Start of Provided records

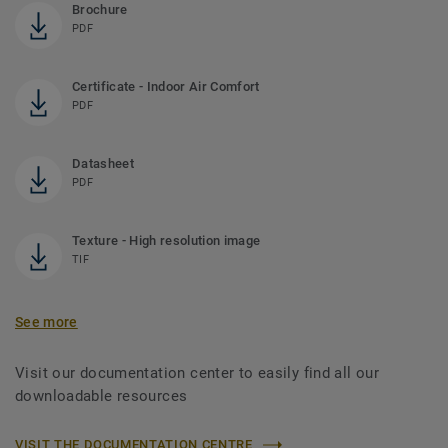
Brochure
PDF
Certificate - Indoor Air Comfort
PDF
Datasheet
PDF
Texture - High resolution image
TIF
See more
Visit our documentation center to easily find all our
downloadable resources
VISIT THE DOCUMENTATION CENTRE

End of Provided records

_Task to carry out:_ Could you repeat every record exactly as written, with the pictures left out?

_Solution to the problem:_
Brochure
PDF
Certificate - Indoor Air Comfort
PDF
Datasheet
PDF
Texture - High resolution image
TIF
See more
Visit our documentation center to easily find all our
downloadable resources
VISIT THE DOCUMENTATION CENTRE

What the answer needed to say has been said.